In my first article, we talked about what to think about before you build your RFP. The five questions to start with were:
- What is the vision of the program and what are the goals of the meeting?
- What innovations do you want to bring to this meeting?
- Do you really need to consider 10 destinations?
- Do you send the RFP to both the Convention and Visitors Bureau (CVB)/Destination Marketing Organization (DMO) and the hotel Global Sales Offices?
- Do you think you are providing too much detail?
We started by exploring the vision and goals and now we are going to dive into innovation with Question #2.
What innovations do you want to bring to this meeting?
You now need to reflect on the vision and goals of the meeting that you and your client defined previously, to start developing strategies an tactics to achieve these. This includes what you are going to do at the meeting and how you are going to make it happen. The most important questions to ask you client is “Do you want to change anything with the upcoming meeting?”. If this is a new meeting, then you will already have a clean slate to work with.

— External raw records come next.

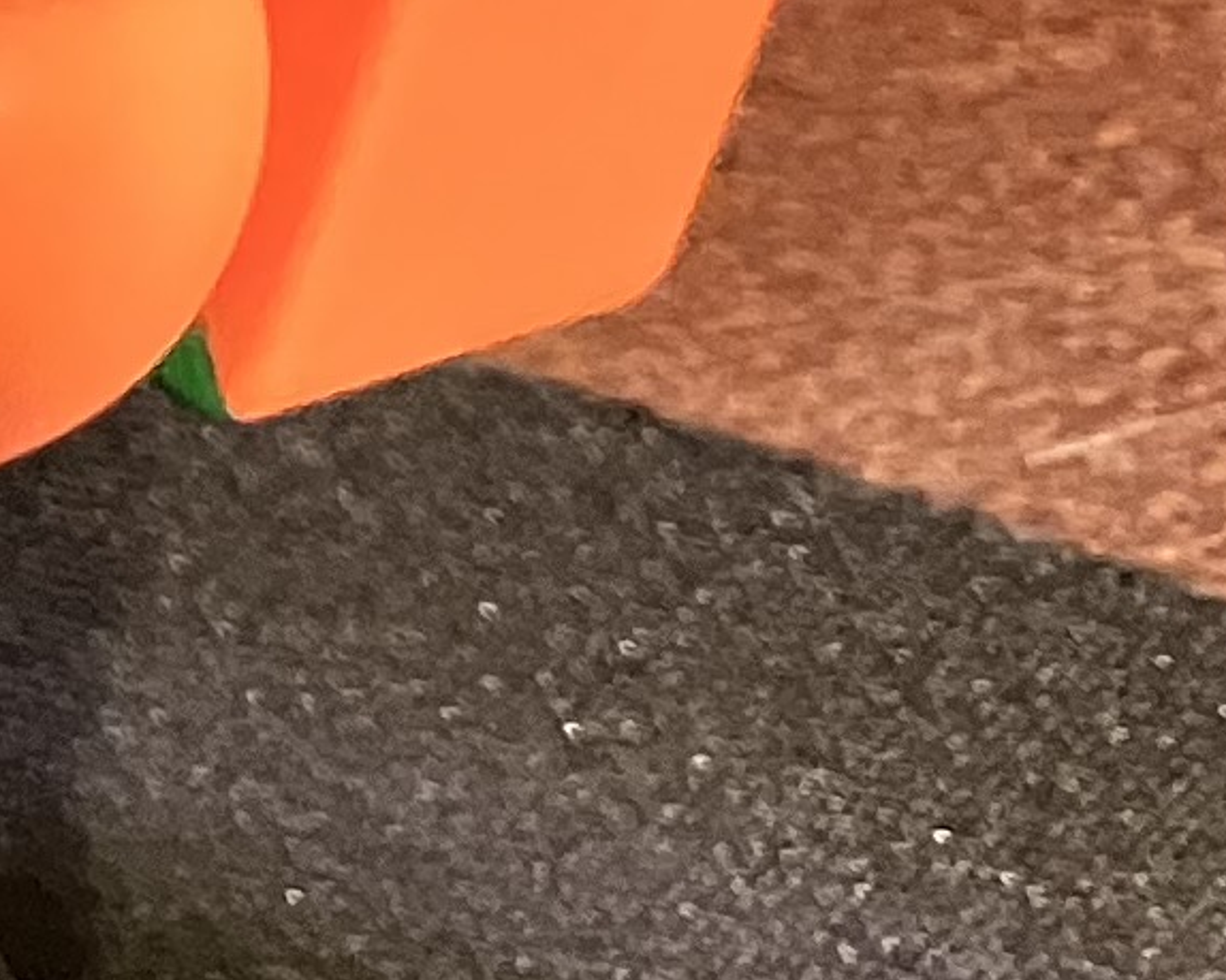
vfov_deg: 7.3
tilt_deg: -72.1
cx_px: -1783
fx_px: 6966
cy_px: -1727
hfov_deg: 9.0
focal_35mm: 192
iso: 640
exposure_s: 1/24
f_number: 1.8
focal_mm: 3.99
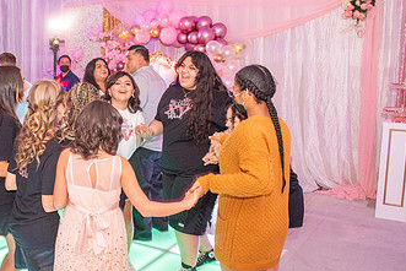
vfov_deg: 31.9
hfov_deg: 43.1
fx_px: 474
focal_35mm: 42
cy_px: 138
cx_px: 54
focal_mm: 24
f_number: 4
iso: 1250
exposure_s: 1/60
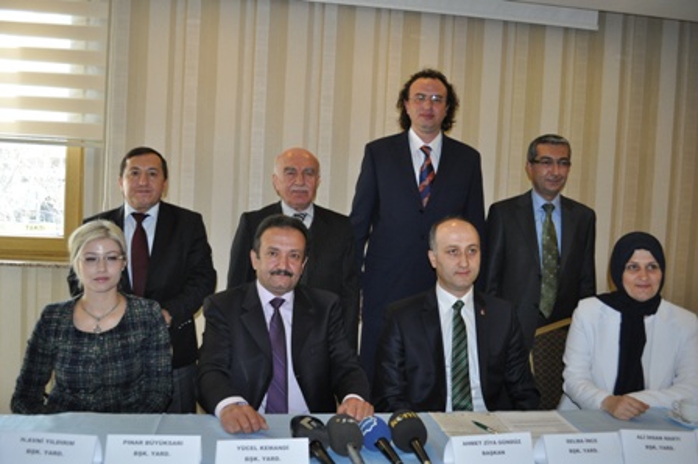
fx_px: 639
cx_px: 349
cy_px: 232
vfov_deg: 39.9
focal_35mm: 33
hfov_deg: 57.3
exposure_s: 1/60
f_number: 3.8
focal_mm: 22
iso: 800
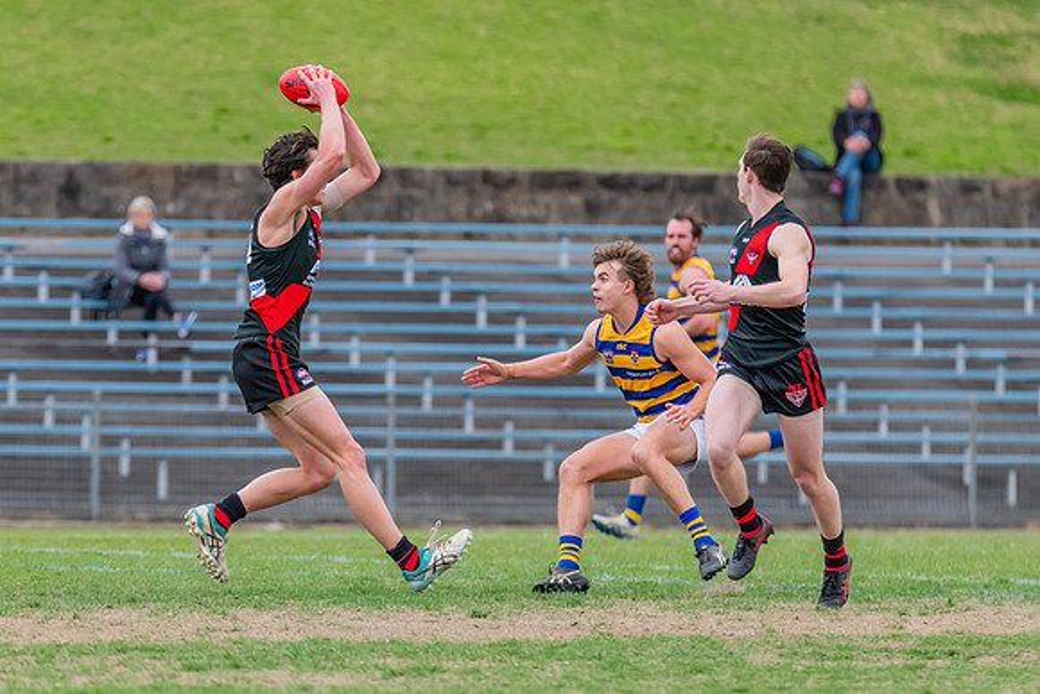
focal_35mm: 587
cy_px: 306
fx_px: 16954
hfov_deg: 3.5
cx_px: 406
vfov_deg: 2.3
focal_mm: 400
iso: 2000
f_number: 6
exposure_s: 1/1600
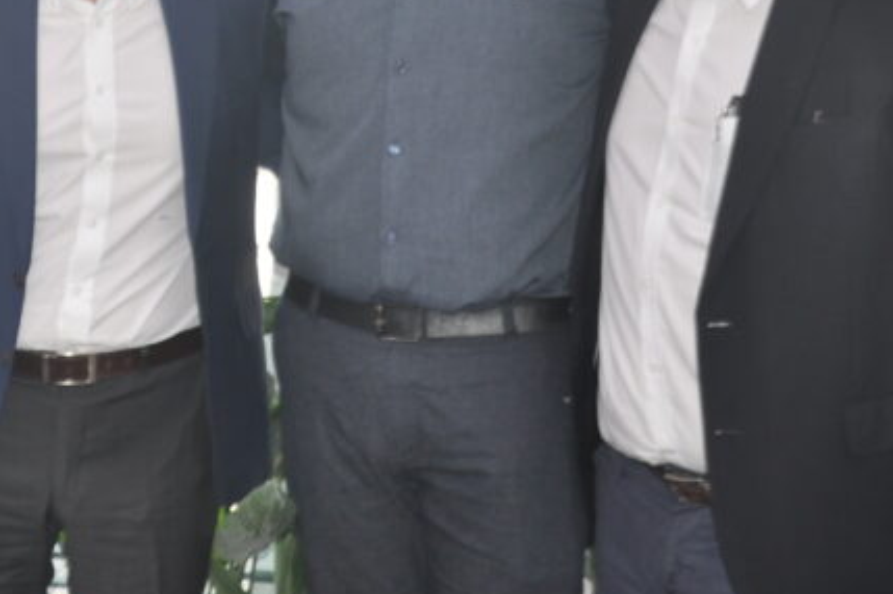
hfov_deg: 25.9
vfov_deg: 17.9
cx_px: 62
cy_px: 100
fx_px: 1863
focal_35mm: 75
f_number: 5.6
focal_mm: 21
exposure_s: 1/200
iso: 200
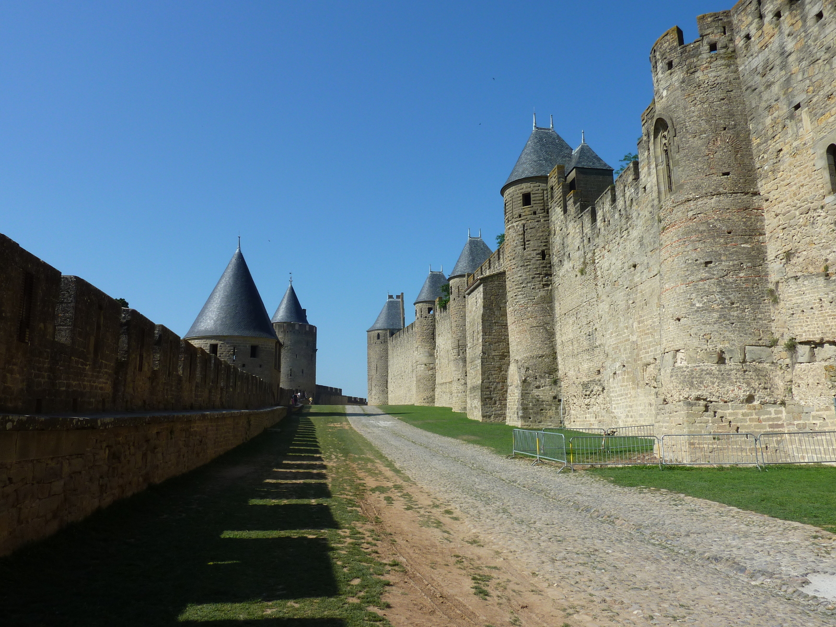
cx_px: 418
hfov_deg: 69.4
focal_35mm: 25
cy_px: 314
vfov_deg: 54.9
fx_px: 604
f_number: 5
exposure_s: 1/500
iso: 80
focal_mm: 4.1
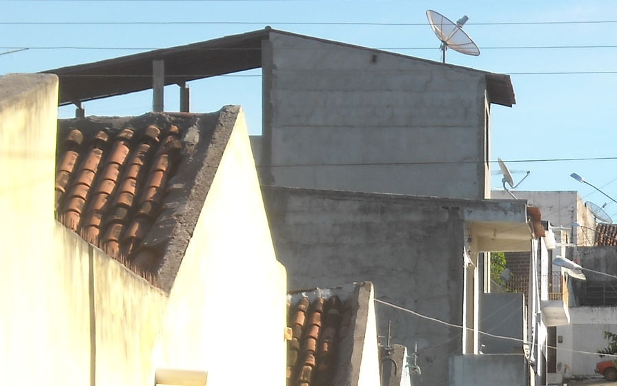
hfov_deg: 8.7
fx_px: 4019
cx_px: 540
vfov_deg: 5.5
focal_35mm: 239
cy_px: 478
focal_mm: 17.1
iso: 64
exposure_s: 1/296
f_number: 4.7
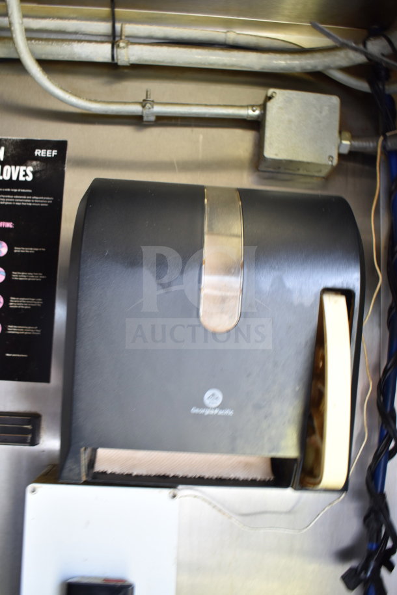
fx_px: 521
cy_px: 298
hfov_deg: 41.7
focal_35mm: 32
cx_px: 198
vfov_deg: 59.5
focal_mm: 21
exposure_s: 1/30
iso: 400
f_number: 3.8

Innovation can look different in many ways, such as logistics, to programming and schedule, networking, etc. In order to be successful, you need to ensure that you do not bite off more that the organizing/planning team can chew! Completely changing the entire meeting always sounds like a great idea, but can it really be done? Do you have enough manpower to get it all done, and done well? If the answer is yes, then that’s great! If not, then maybe focus on changing two to three aspects of the meeting. This can also help the attendees slowly get used to changes with the meeting and not be overwhelmed by the fact that the meeting is completely different.

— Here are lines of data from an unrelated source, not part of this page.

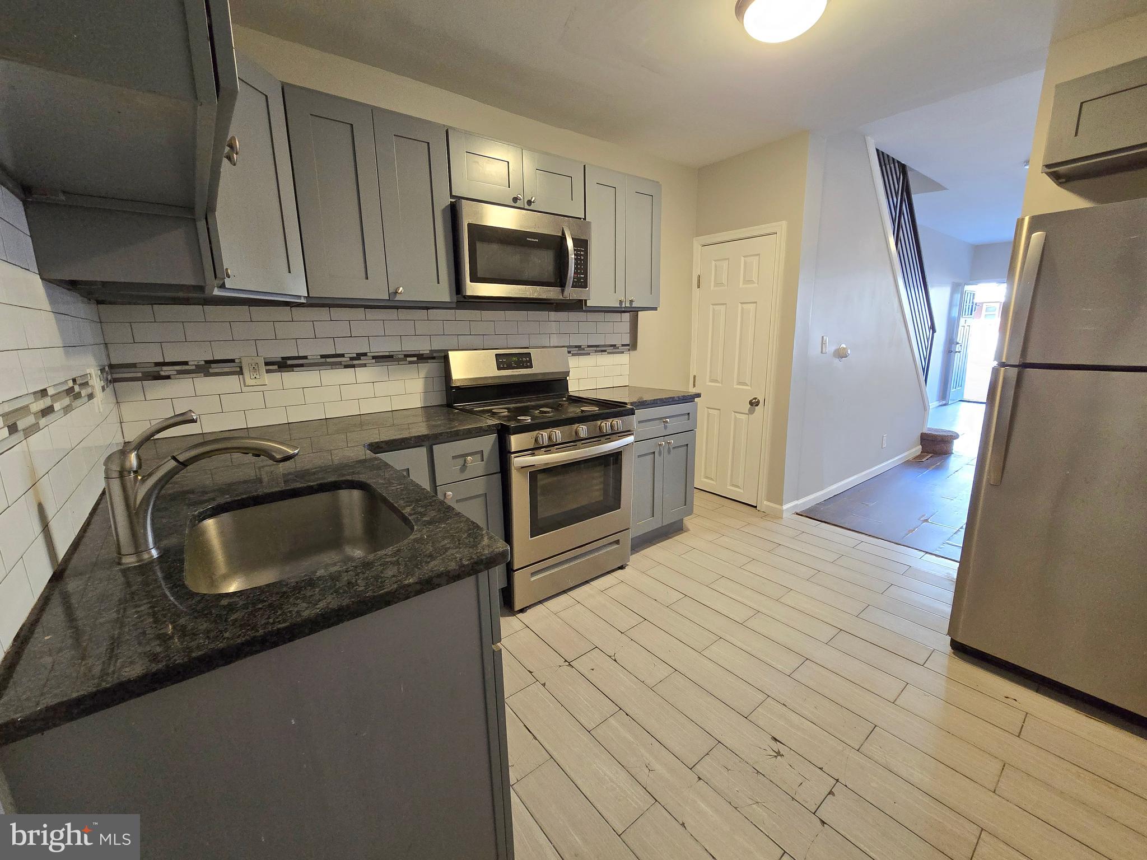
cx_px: 574
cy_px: 430
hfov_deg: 106.2
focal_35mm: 13
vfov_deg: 89.9
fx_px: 431
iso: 400
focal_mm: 2.2
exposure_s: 1/60
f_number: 2.2
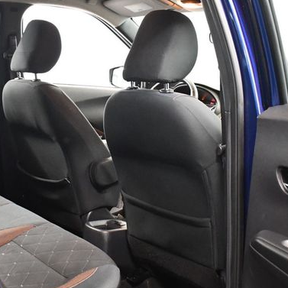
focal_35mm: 52
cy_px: 162
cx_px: 91
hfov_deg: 32.5
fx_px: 489
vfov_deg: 32.7
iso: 4500
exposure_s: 1/60
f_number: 3.5
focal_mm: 18
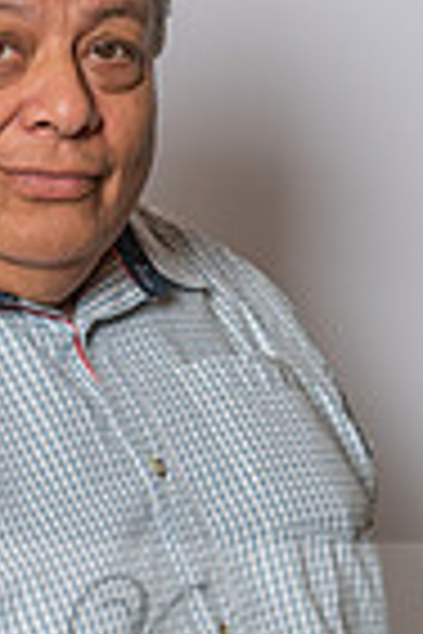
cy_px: 518
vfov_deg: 7.1
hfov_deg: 4.8
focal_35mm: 289
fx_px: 5093
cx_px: 39
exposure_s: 1/250
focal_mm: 52
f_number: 4
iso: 250
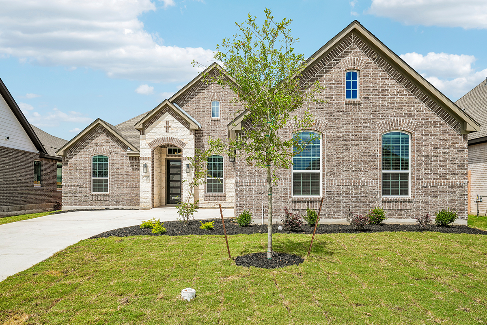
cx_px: 244
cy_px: 162
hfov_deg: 63.7
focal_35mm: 29
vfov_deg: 45.0
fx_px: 392
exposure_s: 1/750
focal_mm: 29
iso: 200
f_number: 8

Innovation can include anything from having no printed materials on-site to put on a more sustainable meeting, further automating the on-site registration, changing how education is delivered, incorporating unique networking opportunities, providing new sponsorship packages, plus much more.
Once you decide on what type of changes are going to be made, you now need to think about what venues are going to help you achieve this and what how this impacts how much space you are looking for. If it does impact your space needs, ensure you include these changes in your RFP so that the potential venues can understand what you are looking for, especially if they have been considered for this meeting in the past. Many suppliers have resources to look at the previous meeting specifications, which could skew the way in which they put together their proposal if the changes are not fully explained.
Essentially, the more accurate information you can provide on the RFP, the better the responses you receive will be.